Three studies have explored the use of UDCA at doses as high as 30 mg/kg/d. In a pilot study, 30 subjects with PSC were treated with UDCA 25 to 30 mg/kg/d for 1 year. Liver biochemistries improved significantly and when these were used to determine the subject prognosis (the Mayo Natural History Model for PSC can be found at http://www.mayoclinic.org/gi-rst/models.html), the expected mortality at 4 years would have declined from 17% to 11%.1 The second trial randomized 26 subjects to UDCA 20 mg/kg/d or placebo.

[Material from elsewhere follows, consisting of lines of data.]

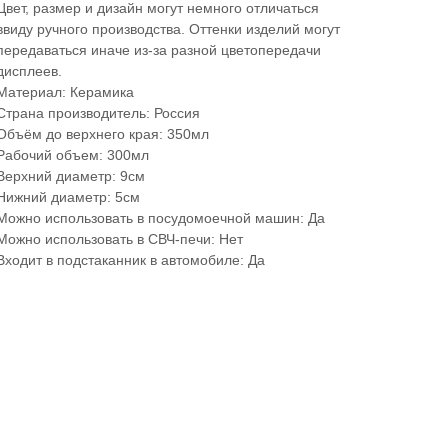
Цвет, размер и дизайн могут немного отличаться
ввиду ручного производства. Оттенки изделий могут
передаваться иначе из-за разной цветопередачи
дисплеев.
Материал: Керамика
Страна производитель: Россия
Объём до верхнего края: 350мл
Рабочий объем: 300мл
Верхний диаметр: 9см
Нижний диаметр: 5см
Можно использовать в посудомоечной машин: Да
Можно использовать в СВЧ-печи: Нет
Входит в подстаканник в автомобиле: Да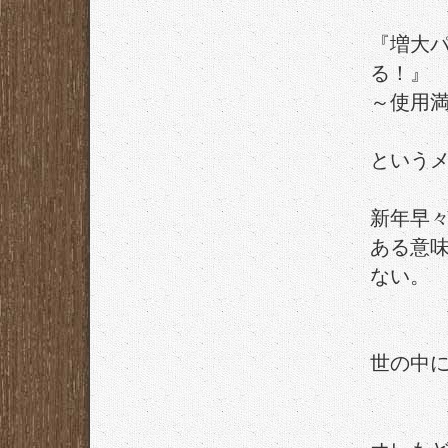
『増大パ
る！』
～使用満
という
新年早
ある意
ない。
世の中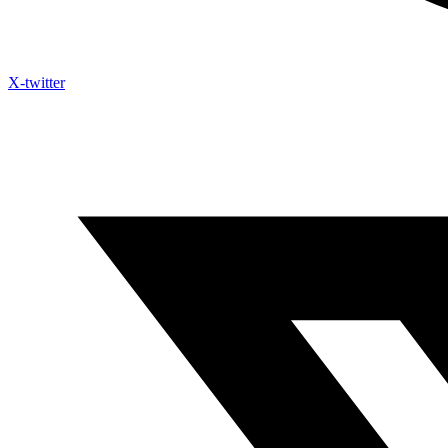
X-twitter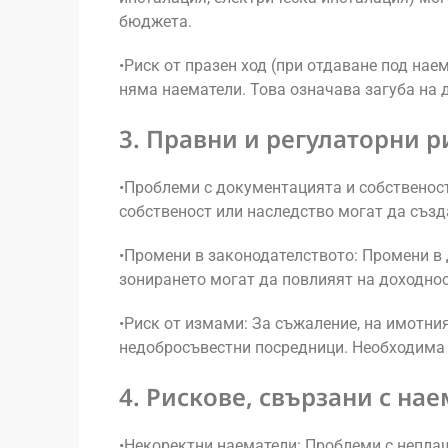
бюджета.
•Риск от празен ход (при отдаване под наем
няма наематели. Това означава загуба на д
3. Правни и регулаторни р
•Проблеми с документацията и собственост
собственост или наследство могат да създ
•Промени в законодателството: Промени в 
зонирането могат да повлияят на доходнос
•Риск от измами: За съжаление, на имотн
недобросъвестни посредници. Необходима е
4. Рискове, свързани с на
•Некоректни наематели: Проблеми с непла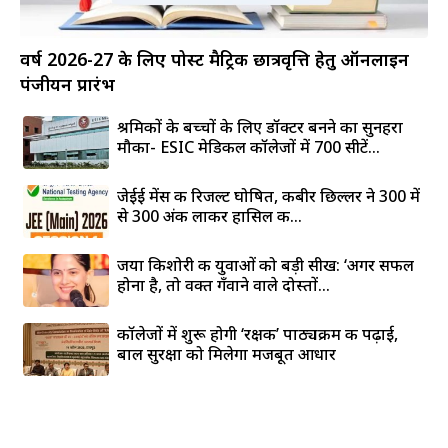
वर्ष 2026-27 के लिए पोस्ट मैट्रिक छात्रवृत्ति हेतु ऑनलाइन
पंजीयन प्रारंभ
श्रमिकों के बच्चों के लिए डॉक्टर बनने का सुनहरा
मौका- ESIC मेडिकल कॉलेजों में 700 सीटें...
जेईई मेंस की रिजल्ट घोषित, कबीर छिल्लर ने 300 में
से 300 अंक लाकर हासिल की...
जया किशोरी की युवाओं को बड़ी सीख: ‘अगर सफल
होना है, तो वक्त गँवाने वाले दोस्तों...
कॉलेजों में शुरू होगी ‘रक्षक’ पाठ्यक्रम की पढ़ाई,
बाल सुरक्षा को मिलेगा मजबूत आधार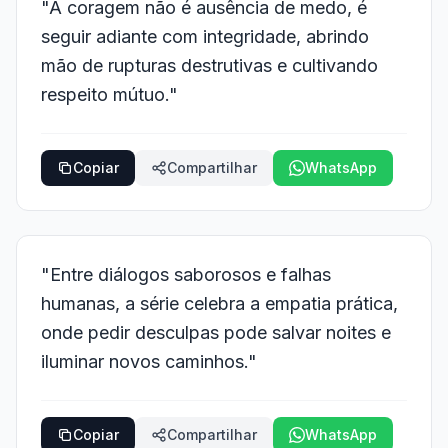
"A coragem não é ausência de medo, é
seguir adiante com integridade, abrindo
mão de rupturas destrutivas e cultivando
respeito mútuo."
Copiar
Compartilhar
WhatsApp
"Entre diálogos saborosos e falhas
humanas, a série celebra a empatia prática,
onde pedir desculpas pode salvar noites e
iluminar novos caminhos."
Copiar
Compartilhar
WhatsApp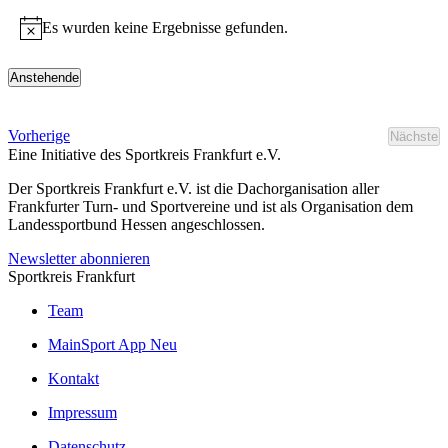
Es wurden keine Ergebnisse gefunden.
Hinweis
Anstehende
Datum
wählen.
Veranstaltungen
Vorherige
Nächste
Veran
Eine Initiative des
Sportkreis Frankfurt e.V.
Der Sportkreis Frankfurt e.V. ist die Dachorganisation aller
Frankfurter Turn- und Sportvereine und ist als Organisation dem
Landessportbund Hessen angeschlossen.
Newsletter abonnieren
Sportkreis Frankfurt
Team
MainSport App
Neu
Kontakt
Impressum
Datenschutz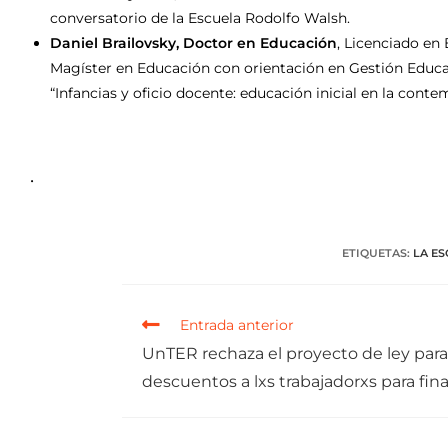
conversatorio de la Escuela Rodolfo Walsh.
Daniel Brailovsky, Doctor en Educación
, Licenciado en 
Magíster en Educación con orientación en Gestión Educati
“Infancias y oficio docente: educación inicial en la cont
•
ETIQUETAS
:
LA E
Entrada anterior
UnTER rechaza el proyecto de ley para
descuentos a lxs trabajadorxs para fin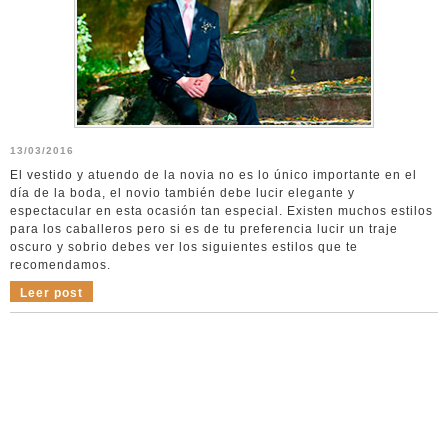
13/03/2016
El vestido y atuendo de la novia no es lo único importante en el
día de la boda, el novio también debe lucir elegante y
espectacular en esta ocasión tan especial. Existen muchos estilos
para los caballeros pero si es de tu preferencia lucir un traje
oscuro y sobrio debes ver los siguientes estilos que te
recomendamos.
Leer post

After 2 years there was significant improvement in liver biochemistries, cholangiographic appearance of the biliary tree, and liver fibrosis as assessed by disease staging.4 The largest recent trial compared UDCA 17 to 23 mg/kg/d and placebo in 219 subjects for up to 5 years. While there were fewer deaths, liver transplantations, and cholangiocarcinomas in the UDCA-treated group, the differences when compared to placebo were not statistically significant.5 Thus, in spite of the relatively large number of subjects recruited, the study remained underpowered. The trend toward survival benefit in the UDCA-treated group, however, is encouraging, especially if, as seems likely from previous discussion, the dose of UDCA was too low to adequately enrich the bile acid pool. Currently, a National Institutes of Health–sponsored, multicenter placebo-controlled trial of UDCA 25 to 30 mg/kg/d is underway and by 2010 should answer the question of whether UDCA should be used in PSC.

In summary, UDCA has been shown to improve biochemical abnormalities in patients with PSC. Since this effect is irrespective of the dose, I usually start all my patients with PSC on 13 to 15 mg/kg/d (the dose most frequently used in controlled trials). To date, however, there is no evidence that UDCA, whatever the dose, improves survival or delays time to liver transplantation. While higher doses of UDCA ultimately may be shown to improve histology and cholangiographic appearance of bile ducts (20 mg/kg/d), improve prognosis as calculated by Mayo PSC model (25 to 30 g/kg/d), or decrease the frequency of death, transplantation, and cholangiocarcinoma (17 to 23 mg/kg/d), the study proving that has not yet been completed. Thus, at this time I cannot recommend the routine use of high-dose UDCA in patients with PSC.

References

1.  Sandhu BS, Luketic VA. Management of primary sclerosing cholangitis. Gastroneterol Hepatol. 2006;2:843-849.

2.  Cullen SN, Chapman RW. The medical management of primary sclerosing cholangitis. Semin Liver Dis. 2006;26:52-61.

3.  Chen W, Gluud C. Bile acids for primary sclerosing cholangitis (review). Cochrane Database Syst Rev. 2004;3:CD004036.

4.  Mitchell SA, Bansi DS, Hunt N, et al. A preliminary trial of high-dose ursodeoxycholic acid in primary sclerosing cholangitis. Gastroenterology. 2001;121:900-907.

5.  Olsson R, Boberg KM, de Muckadell OS, et al. High-dose ursodeoxycholic acid in primary sclerosing cholangitis: a 5-year multicenter, randomized, controlled study. Gastroenterology. 2005;129:1464-1472.